There are several lynchets, a build up of soil on the edge of a ploughed field, in Munts and Park Wood that may be prehistoric or Roman. Grim’s Ditch also extends into Park Wood and Beamangreen Wood. This is thought to be an Iron Age boundary bank, perhaps marking out the edge of tribal territory or dividing the landscape into grazing zones.
There seem to have been many more settlements in Bradenham parish in the medieval period. These include Averingdown over the valley from the modern village and ploughing has churned up some medieval tile. Bradenham was a manor in the medieval period, but so was a place called Hanechendene, which suggests another settlement. There is a great deal of medieval settlement evidence in Park Wood, including finds of pottery and tile and personal ornaments; a thirteenth to fourteenth century house was also identified. A medieval windmill mound also survives in Park Wood. Medieval lynchets have been found in Park Wood, suggesting it was also farmed, and in Pimlocks Wood. Park Wood was later turned into a deer park, hence its name.
The village itself has some medieval survivals. St Botolph’s church nave dates to around AD 1100 and was possibly an even older foundation. The bells were cast in the thirteenth and fourteenth centuries. The tower was added at the end of the medieval period, in the fifteenth century. A boundary bank, which probably dates from the medieval period, lies in the village as well. Further from the village are a medieval or post-medieval hollow-way on Naphill Common and a medieval or post-medieval woodland boundary bank at Falconer’s Hill Wood.
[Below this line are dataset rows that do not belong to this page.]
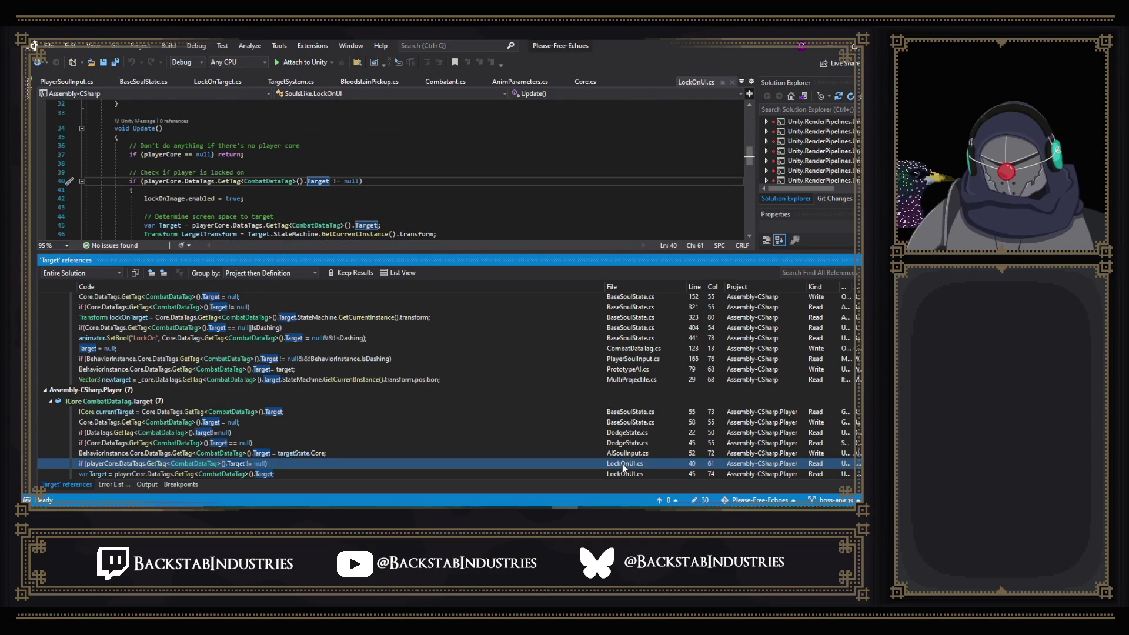
# - Append '//TODO: Get lock-on target location' to the targetTransform line 46 in LockOnUI.cs
pyautogui.doubleClick(622, 474)
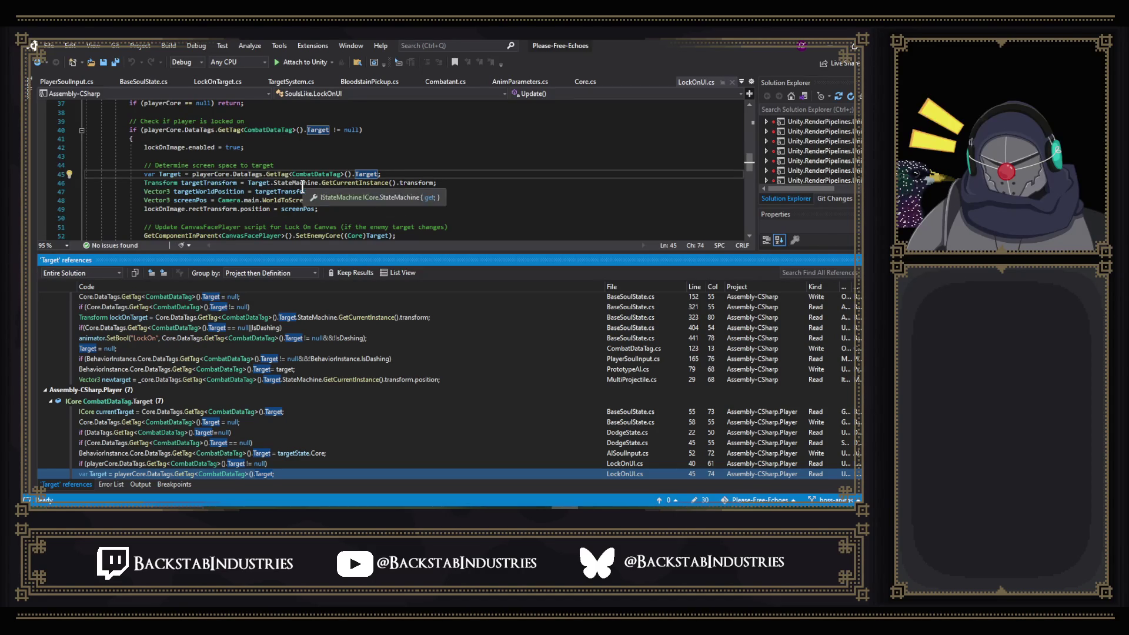
pyautogui.click(474, 186)
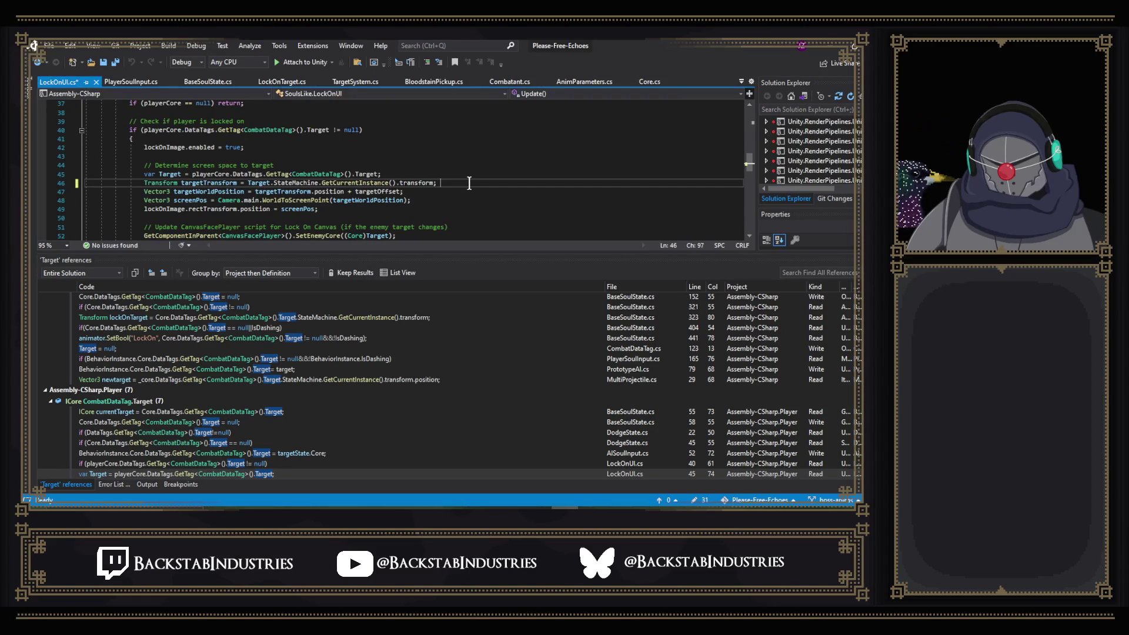
pyautogui.write('..')
pyautogui.press('BackSpace')
pyautogui.press('BackSpace')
Bradenham manor house is a sixteenth to seventeenth century house, which has been dated by dendrochronology. Geophysical survey and aerial photography has also suggested some remains in the garden. It was the home of Benjamin Disraeli’s father, Isaac. Most of the other buildings in Bradenham Village, which is a National Trust village, date to the eighteenth and nineteenth centuries. The industry of the Roman period is matched in the Victorian with remains of four charcoal burning sites north of Bradenham Hill Farm.
Strike Command is also mostly located in Bradenham parish. This was set up as Bomber Command in 1940 and has expanded into Strike Command since the 1960s. The site also houses NATO buildings.